Machine Learning on AWS

State-of-the-Art Machine Learning
Built on Amazon SageMaker

Machine learning is having a transformative impact on the advanced analytics landscape, delivering breakthroughs in applications ranging from face recognition to predictive modeling. To truly harness the power of machine learning for real-world applications – for training, model development, and performance optimization – proven experience with massive datasets (on the order of billions of records) is necessary.

Working with state-of-the-art machine learning platforms such as Amazon SageMaker, we develop machine learning solutions to address advanced analytics challenges and deliver unique insights. As an AWS Advanced Tier Partner, Novetta leverages Amazon SageMaker for its ease of use, flexibility, tight integration with the AWS ecosystem, and reduced time-to-deploy. Building on the full suite of libraries and algorithms available through SageMaker, we have improved and simplified the process of deployment across our portfolio of machine learning solutions.

Our solutions extract meaningful content from structured and unstructured data, empowering analysts to deliver intelligence and insights. Our data scientists address complex imagery analysis challenges using neural network and deep learning algorithms through MXNet and TensorFlow. We identify opportunities where machine learning tools can complement or replace conventional, rules-based, or analyst-dependent functions to increase the scale, speed, and accuracy of large-scale data analytics. We also conduct rigorous benchmarking and performance evaluations to identify machine learning approaches, platforms, and tools that are best-suited for customer needs.

Our experience and expertise span machine learning libraries (scikit-learn, xgboost) and deep learning libraries (TensorFlow, Keras, MXNet, Gluon) deployed on AWS SageMaker; state of the art Neural Network architectures (e.g. CNNs, RNNs); and methods and techniques for regression, classification, clustering, and dimensionality reduction.

OUR CAPABILITIES

Text and Entity Analytics

The ability to extract meaning from population-sized datasets is fundamental to defense and intelligence applications. We are integrating machine learning within our industry-leading entity analytics platforms to drive speed and accuracy. Machine learning empowers our data scientists to deliver more robust behavioral analytics, anomaly detection, and time-series analysis products.

Image and Sensor Analytics

Machine learning and deep learning are driving breakthroughs in the exploitation of low-resolution, noisy image and sensor data. We apply custom machine and deep learning techniques to real-world image and sensor data – including biometrics, geospatial, C2, and video – for applications such as detection, tracking, classification, and recognition.

Text and Entity Analytics

Image and Sensor Analytics

The ability to extract meaning from population-sized datasets is fundamental to defense and intelligence applications. We are integrating machine learning within our industry-leading entity analytics platforms to drive speed and accuracy. Machine learning empowers our data scientists to deliver more robust behavioral analytics, anomaly detection, and time-series analysis products.
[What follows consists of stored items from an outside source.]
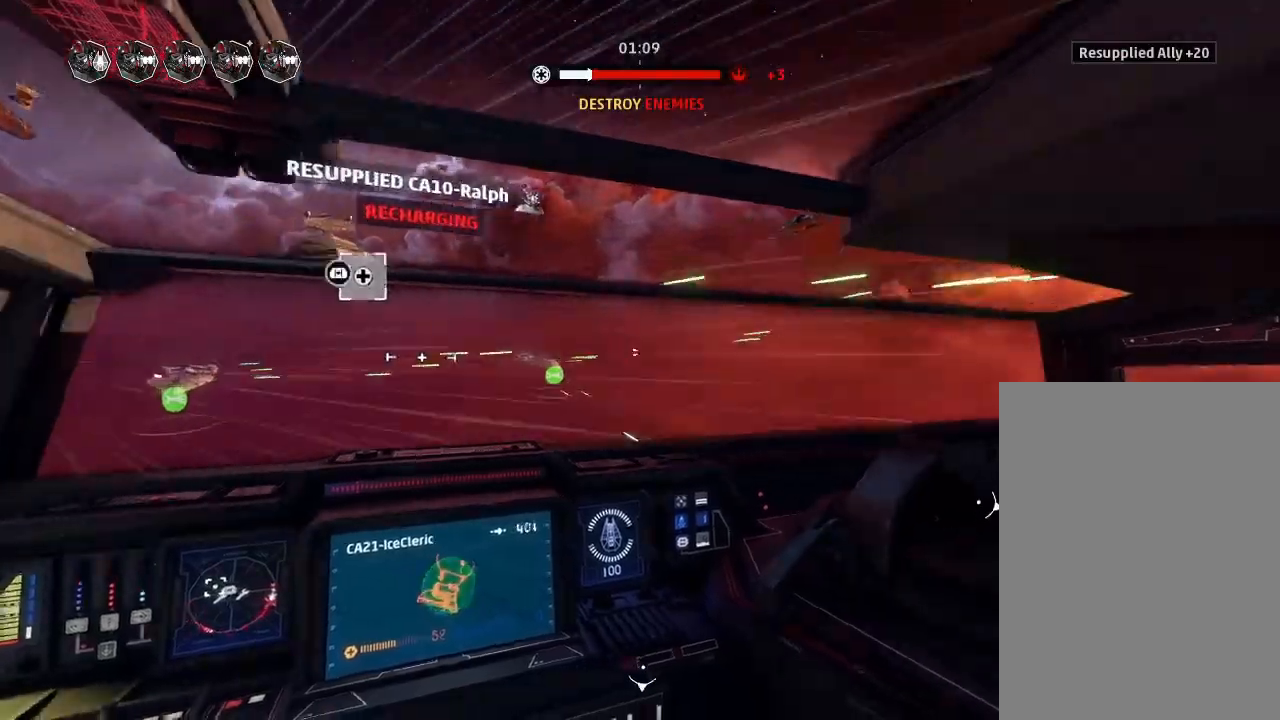
{"keys": ["drift"], "events": []}
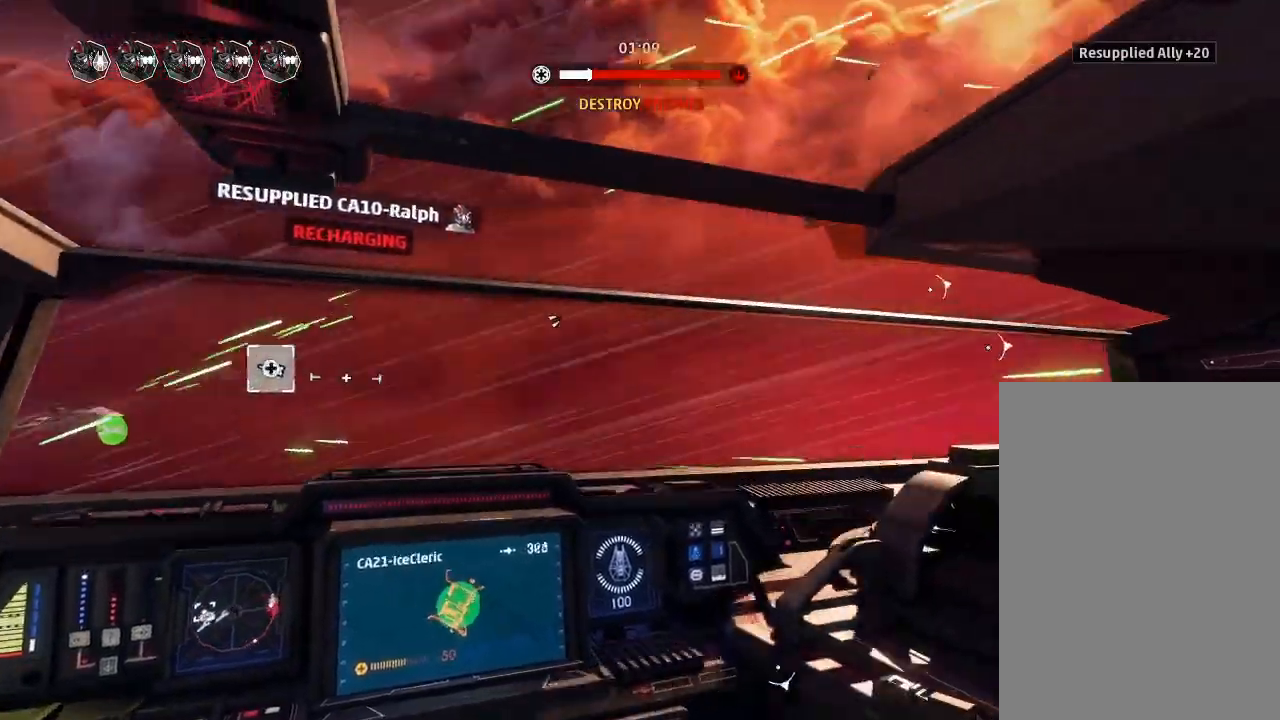
{"keys": ["boost", "drift", "shields2"], "events": [[133, "drift", "up"], [267, "weapons2", "down"], [333, "shields2", "down"], [367, "boost", "down"], [433, "drift", "down"], [467, "weapons2", "up"]]}
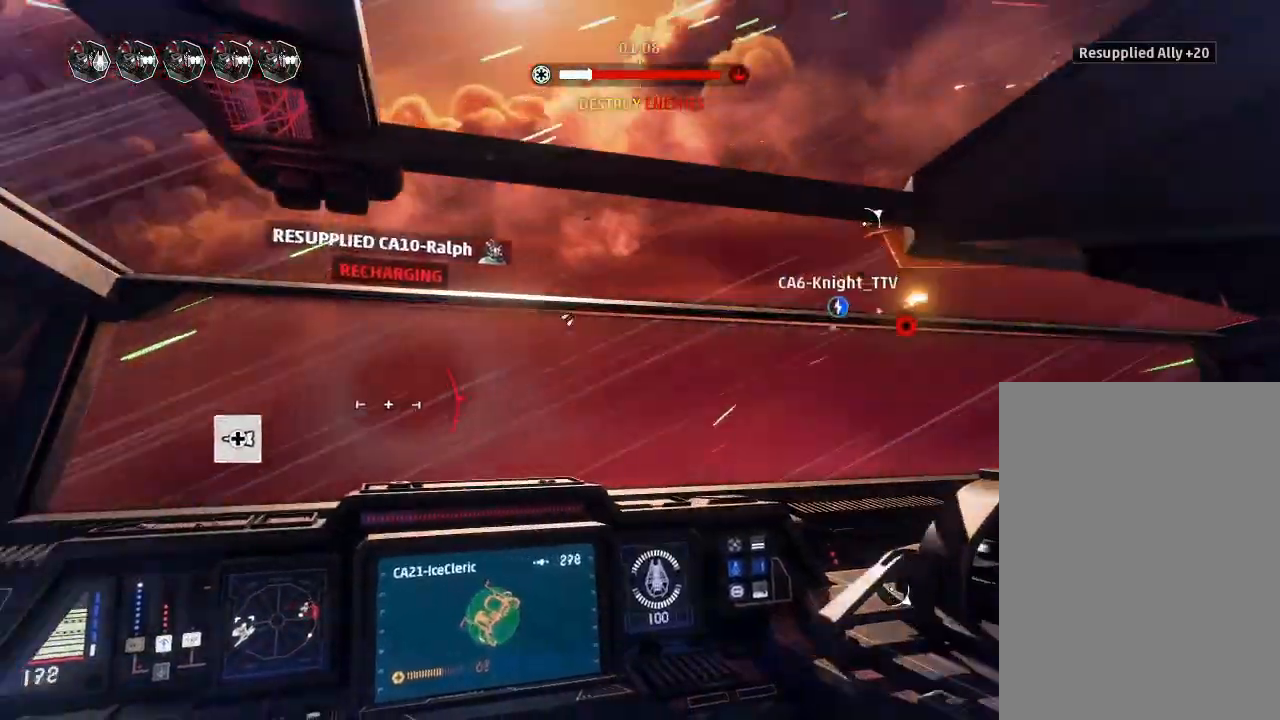
{"keys": ["drift"], "events": [[67, "boost", "up"], [67, "shields2", "up"], [200, "drift", "up"], [333, "drift", "down"], [367, "weapons", "down"], [467, "weapons", "up"]]}
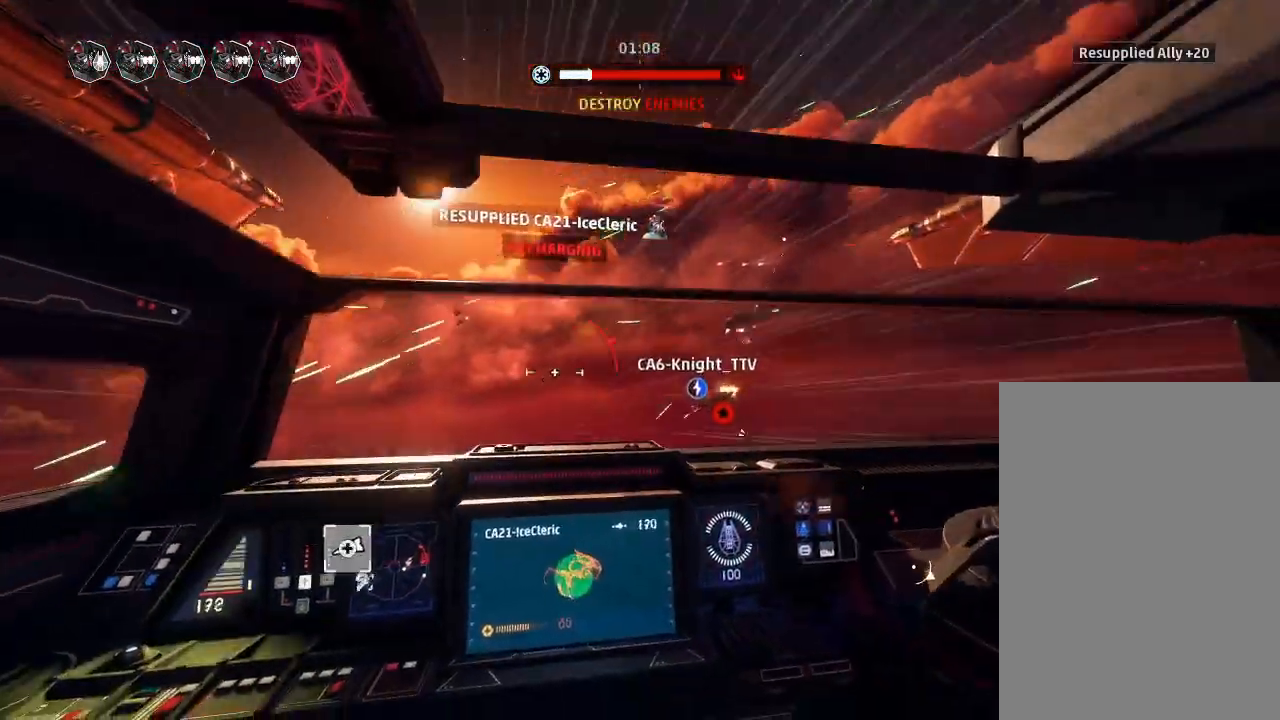
{"keys": ["drift"], "events": []}
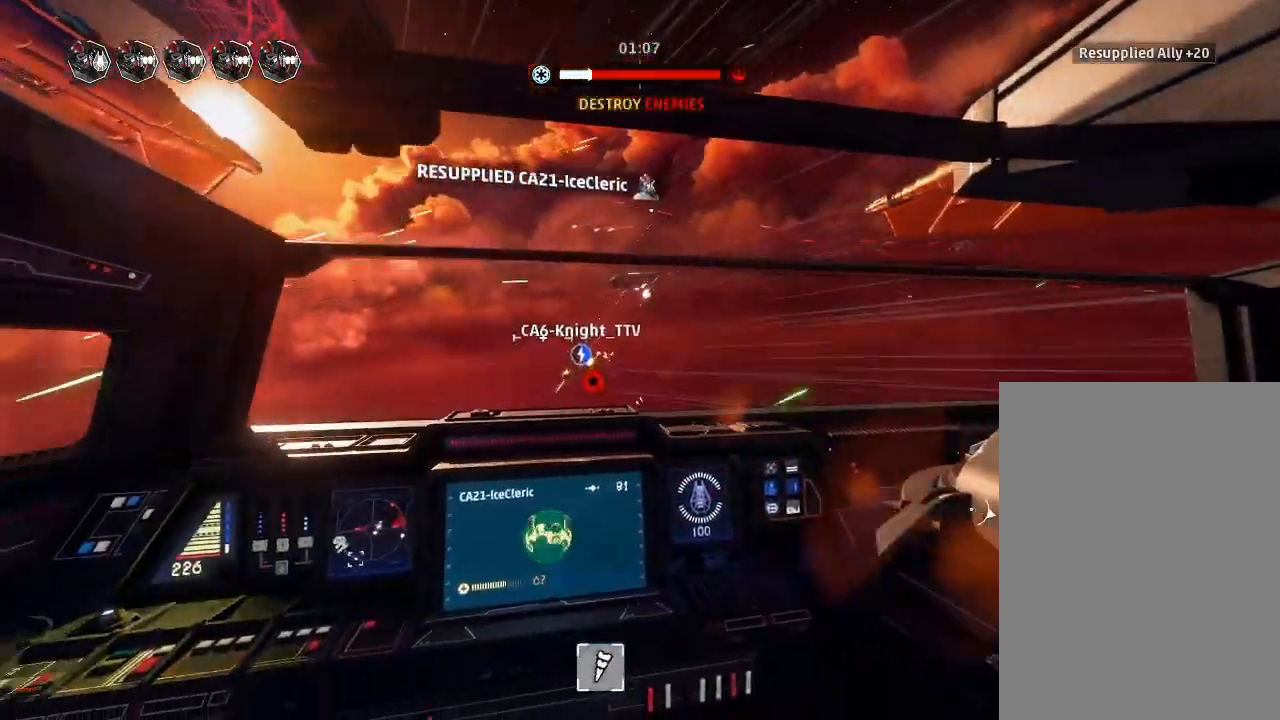
{"keys": ["drift"], "events": []}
Machine learning and deep learning are driving breakthroughs in the exploitation of low-resolution, noisy image and sensor data. We apply custom machine and deep learning techniques to real-world image and sensor data – including biometrics, geospatial, C2, and video – for applications such as detection, tracking, classification, and recognition.

AWS-Based Solutioning

As an AWS Advanced Tier Consulting Partner, we deliver cloud-based machine learning solutions using Amazon SageMaker. By offering on-demand access to a wide range of algorithms and platforms, SageMaker dramatically simplifies implementation of machine learning for the majority of our customers that rely on AWS services such as EC2 and S3.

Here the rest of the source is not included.